## EXERCISE:
The job is to find each line in the entries holding the string "viel" and copy that line.

========================

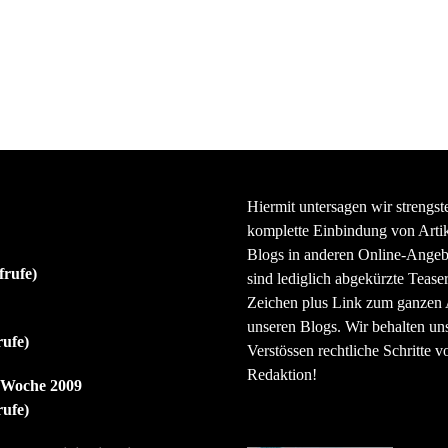
Hiermit untersagen wir strengst
komplette Einbindung von Artik
Blogs in anderen Online-Angeb
frufe)
sind lediglich abgekürzte Teaser
Zeichen plus Link zum ganzen A
unseren Blogs. Wir behalten uns
rufe)
Verstössen rechtliche Schritte v
Redaktion!
r Woche 2009
rufe)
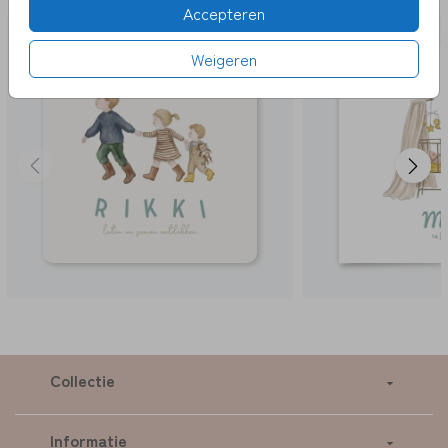
Accepteren
Weigeren
Collectie
Informatie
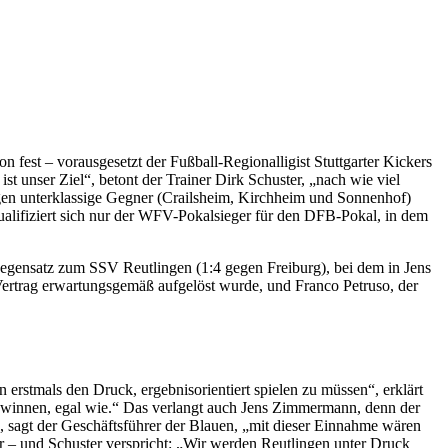
fest – vorausgesetzt der Fußball-Regionalligist Stuttgarter Kickers
t unser Ziel“, betont der Trainer Dirk Schuster, „nach wie viel
egen unterklassige Gegner (Crailsheim, Kirchheim und Sonnenhof)
qualifiziert sich nur der WFV-Pokalsieger für den DFB-Pokal, in dem
 Gegensatz zum SSV Reutlingen (1:4 gegen Freiburg), bei dem in Jens
ertrag erwartungsgemäß aufgelöst wurde, und Franco Petruso, der
rstmals den Druck, ergebnisorientiert spielen zu müssen“, erklärt
ewinnen, egal wie.“ Das verlangt auch Jens Zimmermann, denn der
, sagt der Geschäftsführer der Blauen, „mit dieser Einnahme wären
 – und Schuster verspricht: „Wir werden Reutlingen unter Druck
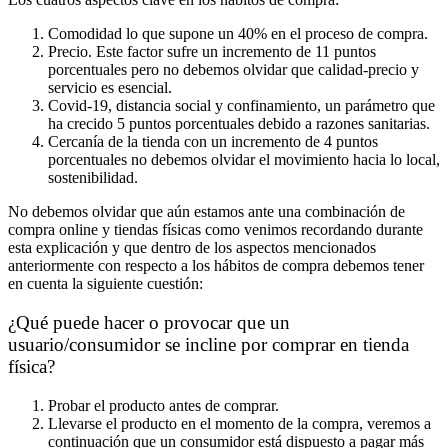
Comodidad lo que supone un 40% en el proceso de compra.
Precio. Este factor sufre un incremento de 11 puntos
porcentuales pero no debemos olvidar que calidad-precio y
servicio es esencial.
Covid-19, distancia social y confinamiento, un parámetro que
ha crecido 5 puntos porcentuales debido a razones sanitarias.
Cercanía de la tienda con un incremento de 4 puntos
porcentuales no debemos olvidar el movimiento hacia lo local,
sostenibilidad.
No debemos olvidar que aún estamos ante una combinación de
compra online y tiendas físicas como venimos recordando durante
esta explicación y que dentro de los aspectos mencionados
anteriormente con respecto a los hábitos de compra debemos tener
en cuenta la siguiente cuestión:
¿Qué puede hacer o provocar que un
usuario/consumidor se incline por comprar en tienda
física?
Probar el producto antes de comprar.
Llevarse el producto en el momento de la compra, veremos a
continuación que un consumidor está dispuesto a pagar más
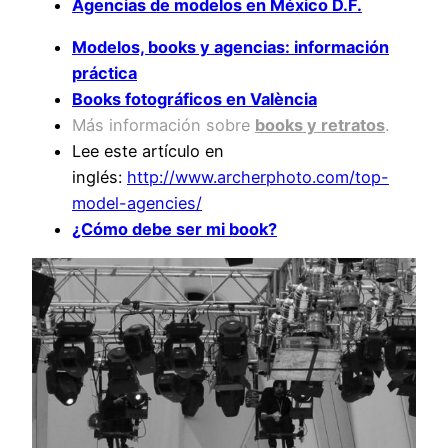
Agencias de modelos en México D.F.
Modelos, books y agencias: información
práctica
Books fotográficos en València
Más información sobre
books y retratos
.
Lee este artículo en
inglés:
http://www.archerphoto.com/top-
model-agencies/
¿Cómo debe ser mi book?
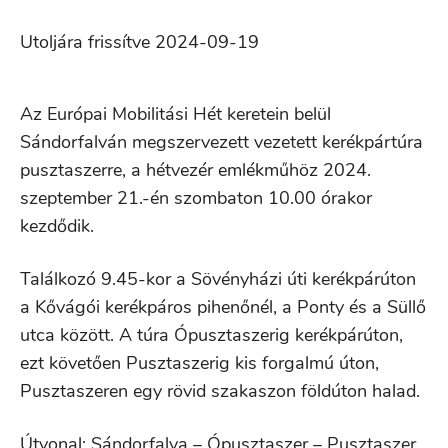
Utoljára frissítve 2024-09-19
Az Európai Mobilitási Hét keretein belül
Sándorfalván megszervezett vezetett kerékpártúra
pusztaszerre, a hétvezér emlékműhöz 2024.
szeptember 21.-én szombaton 10.00 órakor
kezdődik.
Találkozó 9.45-kor a Sövényházi úti kerékpárúton
a Kővágói kerékpáros pihenőnél, a Ponty és a Süllő
utca között. A túra Ópusztaszerig kerékpárúton,
ezt követően Pusztaszerig kis forgalmú úton,
Pusztaszeren egy rövid szakaszon földúton halad.
Útvonal: Sándorfalva – Ópusztaszer – Pusztaszer,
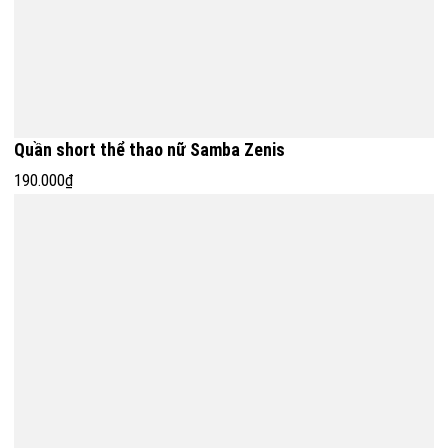
Quần short thể thao nữ Samba Zenis
190.000₫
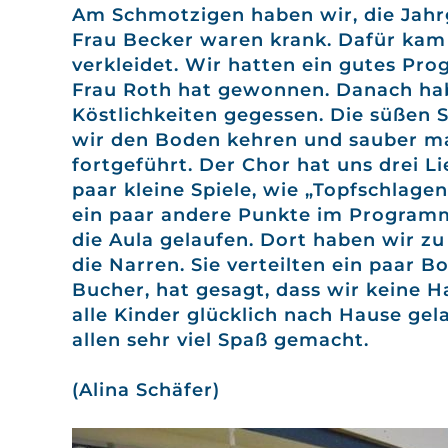
Am Schmotzigen haben wir, die Jahrga
Frau Becker waren krank. Dafür kam F
verkleidet. Wir hatten ein gutes Pr
Frau Roth hat gewonnen. Danach hab
Köstlichkeiten gegessen. Die süßen
wir den Boden kehren und sauber m
fortgeführt. Der Chor hat uns drei L
paar kleine Spiele, wie „Topfschlage
ein paar andere Punkte im Program
die Aula gelaufen. Dort haben wir z
die Narren. Sie verteilten ein paar 
Bucher, hat gesagt, dass wir keine
alle Kinder glücklich nach Hause gel
allen sehr viel Spaß gemacht.
(Alina Schäfer)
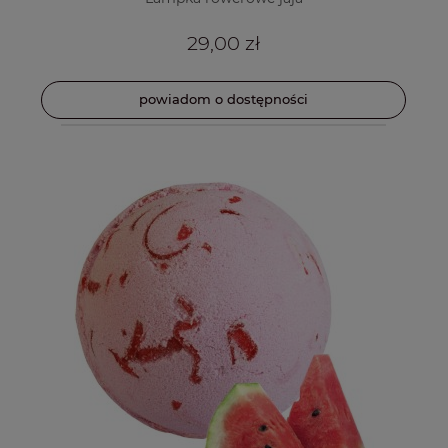
29,00 zł
powiadom o dostępności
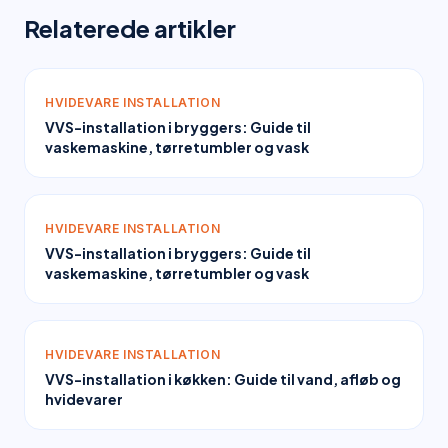
Relaterede artikler
HVIDEVARE INSTALLATION
VVS-installation i bryggers: Guide til
vaskemaskine, tørretumbler og vask
HVIDEVARE INSTALLATION
VVS-installation i bryggers: Guide til
vaskemaskine, tørretumbler og vask
HVIDEVARE INSTALLATION
VVS-installation i køkken: Guide til vand, afløb og
hvidevarer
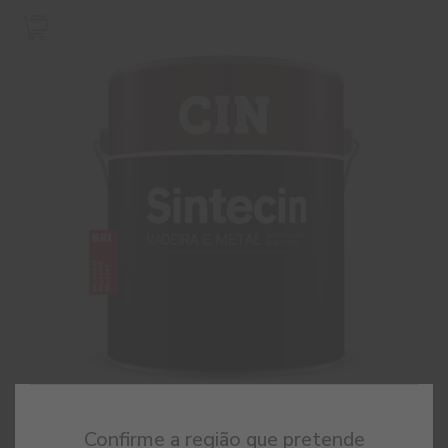
Confirme a região que pretende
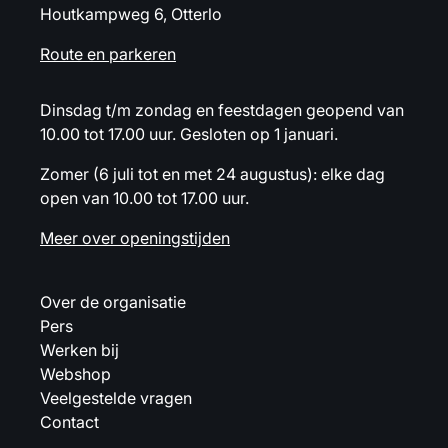
Houtkampweg 6, Otterlo
Route en parkeren
Dinsdag t/m zondag en feestdagen geopend van
10.00 tot 17.00 uur. Gesloten op 1 januari.
Zomer (6 juli tot en met 24 augustus): elke dag
open van 10.00 tot 17.00 uur.
Meer over openingstijden
Over de organisatie
Pers
Werken bij
Webshop
Veelgestelde vragen
Contact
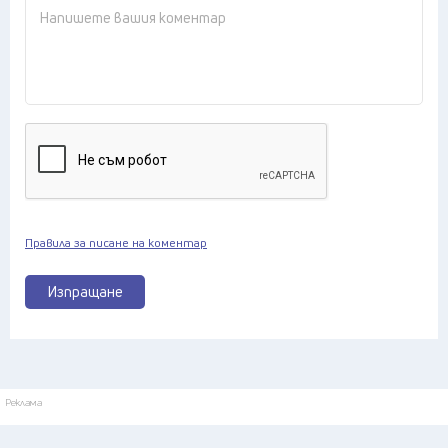
Правила за писане на коментар
Изпращане
Реклама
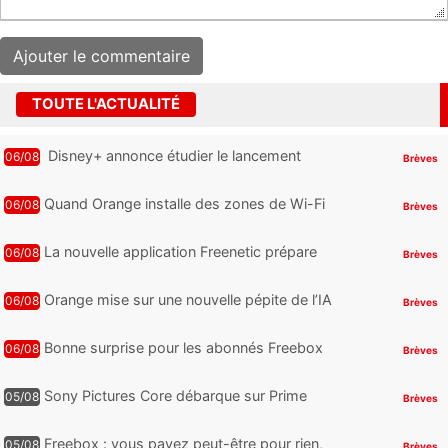
TOUTE L'ACTUALITÉ
Disney+ annonce étudier le lancement
06/08
Brèves
d’une offre gratuite
Quand Orange installe des zones de Wi-Fi
06/08
Brèves
gratuit au Bout du Monde
La nouvelle application Freenetic prépare
06/08
Brèves
son arrivée sur Android et iPhone pour les
abonnés Freebox, testez la
Orange mise sur une nouvelle pépite de l’IA
06/08
Brèves
Bonne surprise pour les abonnés Freebox
06/08
Brèves
Ultra, toute la Liga débarque sur Disney+
et c’est inclus
Sony Pictures Core débarque sur Prime
05/08
Brèves
Video avec des centaines de films et 7
jours offerts
Freebox : vous payez peut-être pour rien,
05/08
Brèves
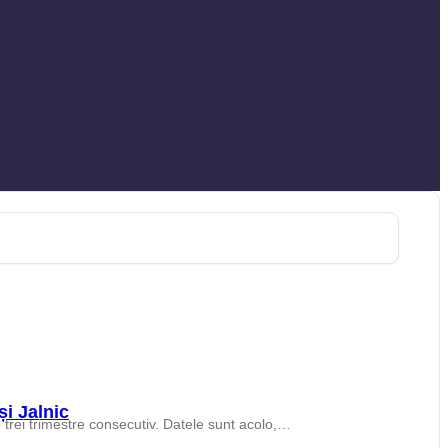
și Jalnic
 trei trimestre consecutiv. Datele sunt acolo,…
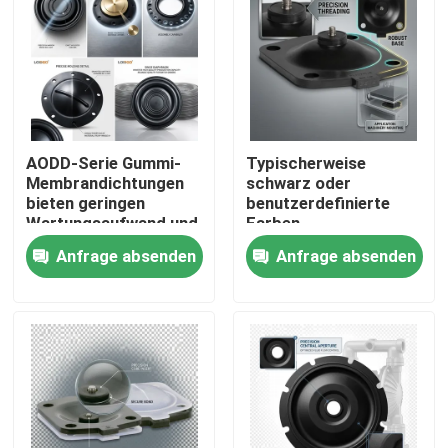
AODD-Serie Gummi-
Typischerweise
Membrandichtungen
schwarz oder
bieten geringen
benutzerdefinierte
Wartungsaufwand und
Farben
gleichbleibende
Membranbarriere
Anfrage absenden
Anfrage absenden
Toleranzen von ±0,02
Temperatur
mm für
entsprechend dem
Industrieanwendungen
Material
Zu Hause
Versiegelungselement
geeignet für raue
Umgebungen
Produkte
Über uns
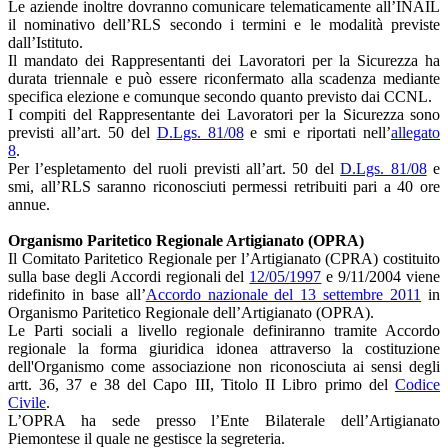
Le aziende inoltre dovranno comunicare telematicamente all’INAIL
il nominativo dell’RLS secondo i termini e le modalità previste
dall’Istituto.
Il mandato dei Rappresentanti dei Lavoratori per la Sicurezza ha
durata triennale e può essere riconfermato alla scadenza mediante
specifica elezione e comunque secondo quanto previsto dai CCNL.
I compiti del Rappresentante dei Lavoratori per la Sicurezza sono
previsti all’art. 50 del
D.Lgs. 81/08
e smi e riportati nell’
allegato
8
.
Per l’espletamento del ruoli previsti all’art. 50 del
D.Lgs. 81/08
e
smi, all’RLS saranno riconosciuti permessi retribuiti pari a 40 ore
annue.
Organismo Paritetico Regionale Artigianato (OPRA)
Il Comitato Paritetico Regionale per l’Artigianato (CPRA) costituito
sulla base degli Accordi regionali del
12/05/1997
e 9/11/2004 viene
ridefinito in base all’
Accordo nazionale del 13 settembre 2011
in
Organismo Paritetico Regionale dell’Artigianato (OPRA).
Le Parti sociali a livello regionale definiranno tramite Accordo
regionale la forma giuridica idonea attraverso la costituzione
dell'Organismo come associazione non riconosciuta ai sensi degli
artt. 36, 37 e 38 del Capo III, Titolo II Libro primo del
Codice
Civile
.
L’OPRA ha sede presso l’Ente Bilaterale dell’Artigianato
Piemontese il quale ne gestisce la segreteria.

========================

## SOLUTION TO THE EXERCISE:
t unser Ziel“, betont der Trainer Dirk Schuster, „nach wie viel
allen sehr viel Spaß gemacht.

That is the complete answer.